I managed to clear SOC (including the low rope holy) and I managed to run AGR without lagging behind everyone else. That’s honestly quite amazing for a potato like me. For the confinement week I felt so weak and incompetent, I was running with a freaking back ache, blocked nose, flu, coughing every 20 steps. Now I’m glad I pushed through all that bullshit illness because running with a clear nose (without Beautex in my pocket) is something to be really thankful for. Man I really feel good. I mean, being in Group D (slowest running group) is probably the biggest joke to people in A or B, but I think I’ve met my personal expectations for now and I’m really really happy that I actually know my physical standards are improving. I was such a potato in my two years of JC! Unfortunately my knees are starting to act up, like holy shit I’ve never encountered knee injuries before and wah sai this is not funny at all man MY BACK AND MY KNEE ARE COMING TOGETHER. But I’ll pull through!!! New found motivation hehe 🙂
Balls are shrinking day by day because A Level results are going to be out in three days. I’m grateful to everyone who has spoken to me or encouraged me in one way or another, telling me that it’ll be alright or that there will always be another path for me if I don’t make it in the end. I’m going to be a very frank and annoying bitch here: I will be upset if I actually got straight Bs. The provisional scholarship offer will definitely get revoked; I would fail to meet ALL entry requirements of the UK schools I’ve applied to. Shit this because I don’t really have a “lower-tier” school that I applied to, and every school that I applied to requires AAA in at least 3 of my H2s. I feel that I have a lot to lose because I’m not sure if I’ll still continue in the force if I fail to meet the conditions of the scholarship- before I enlisted I thought to myself that I’ll definitely stay on because the scholarship shouldn’t have been what drove me to join the SAF in the first place. But it’ll definitely get more difficult for me- because no matter how outstanding your military performance is, academic performance still gets you the better pay schemes and better opportunities. Now it’s the A Levels, and in the future it’ll be my degree. If I suck at test scores and exam results, I can’t eliminate the possibility that I may be performing better elsewhere, somewhere that doesn’t emphasize on academic performance that much. And most probably, a place out of the civil service. Of course purpose and meaning should be the main driver of my choice of career, but honestly if I fail to excel in this career and fall through the cracks, this sense of purpose probably wouldn’t keep me going for the decades ahead.

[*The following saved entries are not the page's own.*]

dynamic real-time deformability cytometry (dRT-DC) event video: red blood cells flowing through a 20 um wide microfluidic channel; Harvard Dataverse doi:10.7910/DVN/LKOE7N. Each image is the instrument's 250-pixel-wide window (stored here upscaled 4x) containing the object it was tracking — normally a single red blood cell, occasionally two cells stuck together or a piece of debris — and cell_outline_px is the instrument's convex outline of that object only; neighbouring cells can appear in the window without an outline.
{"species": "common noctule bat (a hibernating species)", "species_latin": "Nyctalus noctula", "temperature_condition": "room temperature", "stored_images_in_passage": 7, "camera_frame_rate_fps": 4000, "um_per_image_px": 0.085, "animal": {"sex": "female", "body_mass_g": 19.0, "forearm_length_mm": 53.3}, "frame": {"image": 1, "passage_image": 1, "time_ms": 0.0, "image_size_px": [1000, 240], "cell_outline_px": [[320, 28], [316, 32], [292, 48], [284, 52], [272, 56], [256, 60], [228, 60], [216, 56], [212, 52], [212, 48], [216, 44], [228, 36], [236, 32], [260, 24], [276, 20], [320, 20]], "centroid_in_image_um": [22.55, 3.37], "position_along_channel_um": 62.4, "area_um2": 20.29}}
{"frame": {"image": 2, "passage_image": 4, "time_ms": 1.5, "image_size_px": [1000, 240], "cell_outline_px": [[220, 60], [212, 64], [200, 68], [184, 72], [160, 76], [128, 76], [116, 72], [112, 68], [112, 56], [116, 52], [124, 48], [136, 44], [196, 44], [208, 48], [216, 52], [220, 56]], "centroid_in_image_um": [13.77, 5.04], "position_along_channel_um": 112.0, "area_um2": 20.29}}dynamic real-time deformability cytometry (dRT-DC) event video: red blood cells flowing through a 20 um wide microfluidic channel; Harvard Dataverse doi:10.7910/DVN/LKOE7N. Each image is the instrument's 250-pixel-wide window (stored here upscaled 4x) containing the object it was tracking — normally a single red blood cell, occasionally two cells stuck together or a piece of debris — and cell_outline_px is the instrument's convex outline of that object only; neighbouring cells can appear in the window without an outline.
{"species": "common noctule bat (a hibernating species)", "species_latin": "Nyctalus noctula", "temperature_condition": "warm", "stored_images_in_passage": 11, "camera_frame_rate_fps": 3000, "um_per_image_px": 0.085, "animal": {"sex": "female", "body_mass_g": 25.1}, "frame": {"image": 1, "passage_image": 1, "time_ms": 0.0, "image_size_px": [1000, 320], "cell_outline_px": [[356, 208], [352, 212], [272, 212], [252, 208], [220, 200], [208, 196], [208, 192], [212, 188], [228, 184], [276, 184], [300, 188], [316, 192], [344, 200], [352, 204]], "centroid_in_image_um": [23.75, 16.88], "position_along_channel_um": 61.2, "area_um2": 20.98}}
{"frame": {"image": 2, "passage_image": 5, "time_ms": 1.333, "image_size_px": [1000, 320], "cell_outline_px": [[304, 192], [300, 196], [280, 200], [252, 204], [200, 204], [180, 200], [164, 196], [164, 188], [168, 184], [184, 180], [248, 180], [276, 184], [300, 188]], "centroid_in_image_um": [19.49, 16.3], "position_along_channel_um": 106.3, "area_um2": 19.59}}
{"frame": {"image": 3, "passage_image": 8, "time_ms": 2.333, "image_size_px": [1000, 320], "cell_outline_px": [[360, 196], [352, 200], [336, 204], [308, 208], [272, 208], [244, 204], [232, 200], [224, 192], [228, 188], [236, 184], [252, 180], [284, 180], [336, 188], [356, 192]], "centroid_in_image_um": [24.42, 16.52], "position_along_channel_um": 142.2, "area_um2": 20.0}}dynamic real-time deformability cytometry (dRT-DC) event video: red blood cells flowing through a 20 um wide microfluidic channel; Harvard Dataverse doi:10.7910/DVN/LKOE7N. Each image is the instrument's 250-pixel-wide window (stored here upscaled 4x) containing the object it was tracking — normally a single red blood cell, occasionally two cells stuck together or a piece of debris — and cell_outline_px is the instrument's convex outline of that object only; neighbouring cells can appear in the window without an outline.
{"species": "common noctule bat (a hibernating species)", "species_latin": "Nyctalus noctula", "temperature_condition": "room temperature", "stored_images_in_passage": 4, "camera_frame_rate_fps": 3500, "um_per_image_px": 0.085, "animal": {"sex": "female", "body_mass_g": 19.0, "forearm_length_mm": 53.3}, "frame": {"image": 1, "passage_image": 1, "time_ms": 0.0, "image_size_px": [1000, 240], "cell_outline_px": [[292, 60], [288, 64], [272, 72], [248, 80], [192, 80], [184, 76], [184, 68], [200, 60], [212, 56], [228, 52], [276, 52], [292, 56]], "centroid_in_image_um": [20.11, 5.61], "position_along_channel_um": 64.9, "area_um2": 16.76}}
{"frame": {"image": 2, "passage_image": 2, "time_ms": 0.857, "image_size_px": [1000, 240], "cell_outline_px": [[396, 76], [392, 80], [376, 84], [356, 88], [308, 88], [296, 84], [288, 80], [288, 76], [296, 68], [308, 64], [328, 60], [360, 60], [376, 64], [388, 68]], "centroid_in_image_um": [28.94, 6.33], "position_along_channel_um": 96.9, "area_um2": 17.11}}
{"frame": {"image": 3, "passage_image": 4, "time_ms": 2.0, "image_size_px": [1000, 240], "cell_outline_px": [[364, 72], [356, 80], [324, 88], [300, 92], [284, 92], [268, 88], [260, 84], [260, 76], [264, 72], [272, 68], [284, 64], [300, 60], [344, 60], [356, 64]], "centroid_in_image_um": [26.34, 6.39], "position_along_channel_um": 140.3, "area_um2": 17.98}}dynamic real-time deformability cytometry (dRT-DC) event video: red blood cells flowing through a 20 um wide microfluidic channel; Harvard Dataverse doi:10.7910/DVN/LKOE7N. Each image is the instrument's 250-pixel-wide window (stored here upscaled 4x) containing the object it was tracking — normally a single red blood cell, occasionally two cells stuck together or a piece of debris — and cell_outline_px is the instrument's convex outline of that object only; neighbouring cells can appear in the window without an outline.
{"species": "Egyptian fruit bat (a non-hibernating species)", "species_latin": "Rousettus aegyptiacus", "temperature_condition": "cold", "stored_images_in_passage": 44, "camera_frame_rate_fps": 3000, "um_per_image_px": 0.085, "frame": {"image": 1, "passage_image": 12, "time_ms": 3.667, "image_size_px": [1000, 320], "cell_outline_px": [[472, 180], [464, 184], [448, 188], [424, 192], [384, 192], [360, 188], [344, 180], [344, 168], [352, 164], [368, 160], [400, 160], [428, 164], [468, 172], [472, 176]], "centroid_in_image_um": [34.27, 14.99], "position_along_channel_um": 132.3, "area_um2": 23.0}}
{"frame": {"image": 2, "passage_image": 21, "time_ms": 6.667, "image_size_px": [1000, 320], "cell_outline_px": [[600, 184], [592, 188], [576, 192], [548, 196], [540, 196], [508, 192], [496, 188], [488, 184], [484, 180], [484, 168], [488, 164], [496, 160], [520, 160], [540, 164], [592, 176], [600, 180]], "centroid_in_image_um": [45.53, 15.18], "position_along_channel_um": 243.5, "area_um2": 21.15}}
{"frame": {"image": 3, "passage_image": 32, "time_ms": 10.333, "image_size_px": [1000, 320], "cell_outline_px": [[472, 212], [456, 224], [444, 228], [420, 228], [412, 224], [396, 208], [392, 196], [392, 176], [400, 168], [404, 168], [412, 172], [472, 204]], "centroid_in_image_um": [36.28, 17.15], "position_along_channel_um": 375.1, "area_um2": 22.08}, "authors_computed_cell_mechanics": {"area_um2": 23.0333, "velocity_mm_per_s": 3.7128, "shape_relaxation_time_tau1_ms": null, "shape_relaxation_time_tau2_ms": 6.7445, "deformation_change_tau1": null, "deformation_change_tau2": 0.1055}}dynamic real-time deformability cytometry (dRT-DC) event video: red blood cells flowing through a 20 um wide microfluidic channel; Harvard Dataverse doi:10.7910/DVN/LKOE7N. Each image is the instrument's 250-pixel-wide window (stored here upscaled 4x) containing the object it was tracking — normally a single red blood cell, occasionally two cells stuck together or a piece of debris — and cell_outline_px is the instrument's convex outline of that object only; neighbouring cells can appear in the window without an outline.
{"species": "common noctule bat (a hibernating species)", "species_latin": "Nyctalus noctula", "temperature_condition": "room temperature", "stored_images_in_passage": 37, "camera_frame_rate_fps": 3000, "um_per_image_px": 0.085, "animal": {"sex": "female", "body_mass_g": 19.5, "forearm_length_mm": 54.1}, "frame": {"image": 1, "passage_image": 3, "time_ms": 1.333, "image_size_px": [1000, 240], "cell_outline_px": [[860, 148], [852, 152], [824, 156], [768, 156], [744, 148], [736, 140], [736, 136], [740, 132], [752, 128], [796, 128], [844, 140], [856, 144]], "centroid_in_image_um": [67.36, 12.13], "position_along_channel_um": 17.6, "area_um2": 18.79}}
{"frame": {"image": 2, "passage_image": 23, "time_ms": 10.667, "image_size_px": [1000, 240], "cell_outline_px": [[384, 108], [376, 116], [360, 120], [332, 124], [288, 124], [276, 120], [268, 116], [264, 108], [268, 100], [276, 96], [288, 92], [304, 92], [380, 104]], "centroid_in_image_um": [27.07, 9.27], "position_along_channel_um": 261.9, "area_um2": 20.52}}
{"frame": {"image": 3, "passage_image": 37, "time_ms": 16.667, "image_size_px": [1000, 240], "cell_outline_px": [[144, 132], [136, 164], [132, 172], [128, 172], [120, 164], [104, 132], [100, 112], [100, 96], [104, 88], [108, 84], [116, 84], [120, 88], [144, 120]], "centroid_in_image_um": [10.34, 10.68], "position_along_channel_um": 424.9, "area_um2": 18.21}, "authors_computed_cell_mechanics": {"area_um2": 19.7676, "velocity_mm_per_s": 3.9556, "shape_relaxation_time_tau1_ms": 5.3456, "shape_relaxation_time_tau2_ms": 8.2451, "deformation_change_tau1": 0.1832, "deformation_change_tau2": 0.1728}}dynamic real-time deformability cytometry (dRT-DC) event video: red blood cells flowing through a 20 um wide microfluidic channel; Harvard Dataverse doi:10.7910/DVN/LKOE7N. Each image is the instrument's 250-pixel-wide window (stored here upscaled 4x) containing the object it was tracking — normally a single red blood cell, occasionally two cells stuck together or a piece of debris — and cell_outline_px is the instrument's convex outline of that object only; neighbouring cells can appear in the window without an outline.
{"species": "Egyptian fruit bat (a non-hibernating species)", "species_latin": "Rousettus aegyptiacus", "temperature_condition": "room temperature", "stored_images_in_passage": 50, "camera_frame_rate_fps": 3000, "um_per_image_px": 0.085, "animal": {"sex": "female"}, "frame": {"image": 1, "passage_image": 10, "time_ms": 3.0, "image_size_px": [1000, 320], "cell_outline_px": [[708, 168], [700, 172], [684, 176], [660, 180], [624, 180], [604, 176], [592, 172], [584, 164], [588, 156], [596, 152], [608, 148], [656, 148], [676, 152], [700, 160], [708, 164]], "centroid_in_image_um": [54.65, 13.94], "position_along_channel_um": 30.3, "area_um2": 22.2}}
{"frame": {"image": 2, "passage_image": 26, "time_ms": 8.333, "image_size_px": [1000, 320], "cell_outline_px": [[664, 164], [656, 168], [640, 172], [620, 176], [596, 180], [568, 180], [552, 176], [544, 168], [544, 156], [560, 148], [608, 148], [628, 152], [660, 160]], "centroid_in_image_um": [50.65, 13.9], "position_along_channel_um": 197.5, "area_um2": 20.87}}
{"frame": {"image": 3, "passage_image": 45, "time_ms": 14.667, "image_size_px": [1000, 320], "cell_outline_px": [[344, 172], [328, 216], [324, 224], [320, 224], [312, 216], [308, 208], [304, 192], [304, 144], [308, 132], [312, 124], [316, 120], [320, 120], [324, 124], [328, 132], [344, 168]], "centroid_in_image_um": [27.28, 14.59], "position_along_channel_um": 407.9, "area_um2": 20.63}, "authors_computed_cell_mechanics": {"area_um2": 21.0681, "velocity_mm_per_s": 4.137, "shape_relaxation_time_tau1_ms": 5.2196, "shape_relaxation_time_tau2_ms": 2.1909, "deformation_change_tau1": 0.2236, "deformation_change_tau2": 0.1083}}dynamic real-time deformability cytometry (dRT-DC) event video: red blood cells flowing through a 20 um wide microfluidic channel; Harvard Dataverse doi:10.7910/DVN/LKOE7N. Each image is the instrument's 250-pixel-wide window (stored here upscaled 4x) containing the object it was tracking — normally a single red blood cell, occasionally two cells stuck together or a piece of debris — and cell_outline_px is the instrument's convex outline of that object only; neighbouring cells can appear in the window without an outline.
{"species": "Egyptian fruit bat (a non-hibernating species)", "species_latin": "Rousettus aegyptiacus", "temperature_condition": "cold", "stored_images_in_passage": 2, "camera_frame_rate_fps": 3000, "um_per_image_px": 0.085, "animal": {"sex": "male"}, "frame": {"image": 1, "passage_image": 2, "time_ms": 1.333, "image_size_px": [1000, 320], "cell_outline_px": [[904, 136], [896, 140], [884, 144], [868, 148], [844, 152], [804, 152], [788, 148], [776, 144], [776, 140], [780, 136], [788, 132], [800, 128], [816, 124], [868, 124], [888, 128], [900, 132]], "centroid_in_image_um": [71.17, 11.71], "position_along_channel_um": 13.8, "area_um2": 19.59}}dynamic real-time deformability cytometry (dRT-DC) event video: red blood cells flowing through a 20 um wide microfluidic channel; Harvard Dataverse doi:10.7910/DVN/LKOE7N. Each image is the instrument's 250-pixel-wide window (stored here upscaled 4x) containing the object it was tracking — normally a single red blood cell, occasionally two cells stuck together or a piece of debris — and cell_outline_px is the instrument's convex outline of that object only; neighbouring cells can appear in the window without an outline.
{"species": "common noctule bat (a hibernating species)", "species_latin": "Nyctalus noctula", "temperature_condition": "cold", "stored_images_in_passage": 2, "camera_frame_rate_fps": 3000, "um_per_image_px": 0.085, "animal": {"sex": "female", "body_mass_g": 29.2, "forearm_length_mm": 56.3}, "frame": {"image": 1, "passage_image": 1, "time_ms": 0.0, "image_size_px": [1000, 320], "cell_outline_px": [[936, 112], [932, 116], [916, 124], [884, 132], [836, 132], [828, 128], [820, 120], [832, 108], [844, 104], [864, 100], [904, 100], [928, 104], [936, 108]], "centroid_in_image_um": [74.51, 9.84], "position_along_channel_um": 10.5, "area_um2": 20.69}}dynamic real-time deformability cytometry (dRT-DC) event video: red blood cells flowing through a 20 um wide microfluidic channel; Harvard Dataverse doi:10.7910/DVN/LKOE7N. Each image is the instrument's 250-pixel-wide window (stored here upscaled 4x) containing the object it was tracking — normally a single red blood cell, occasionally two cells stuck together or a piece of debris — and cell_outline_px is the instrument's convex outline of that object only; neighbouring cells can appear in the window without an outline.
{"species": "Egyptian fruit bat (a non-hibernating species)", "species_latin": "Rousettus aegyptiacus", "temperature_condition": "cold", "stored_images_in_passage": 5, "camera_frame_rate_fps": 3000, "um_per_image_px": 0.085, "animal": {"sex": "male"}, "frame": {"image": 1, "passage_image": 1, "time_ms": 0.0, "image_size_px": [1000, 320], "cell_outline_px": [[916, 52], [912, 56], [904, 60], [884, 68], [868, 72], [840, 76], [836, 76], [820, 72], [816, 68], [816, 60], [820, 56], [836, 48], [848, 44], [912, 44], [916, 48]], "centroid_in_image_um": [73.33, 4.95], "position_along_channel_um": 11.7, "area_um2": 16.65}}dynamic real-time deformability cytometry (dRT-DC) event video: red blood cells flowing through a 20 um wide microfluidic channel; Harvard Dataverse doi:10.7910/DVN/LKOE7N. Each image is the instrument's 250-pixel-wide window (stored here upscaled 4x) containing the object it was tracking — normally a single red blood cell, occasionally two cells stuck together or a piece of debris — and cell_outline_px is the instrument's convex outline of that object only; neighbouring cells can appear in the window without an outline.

There are three possibilities:
1. Do well enough to qualify for scholarship academically and UK schools (this set of results will be really sexy)
2. Do well enough to qualify for scholarship but NOT any UK school (holy crap I haven’t thought about this yet, but I’ll probably complete OCS and re-apply for UCAS)
3. Do so well that I do not qualify for BOTH scholarship and any UK school
Good god I’m going to stop writing about As because this is making my tummy churn, my mother is all excited about me collecting my results because she hasn’t had such excitement in a while (the last was….. er sister collecting O Levels after my PSLE?). Not to forget that it’s such a terrible wait, making the results’ collection at 2pm is even suckier so I cleverly arranged myself to collect my passport that very morning. I guess keeping myself occupied will make everything easier.
Ok I’m gonna stop here my tummy is churning so bad.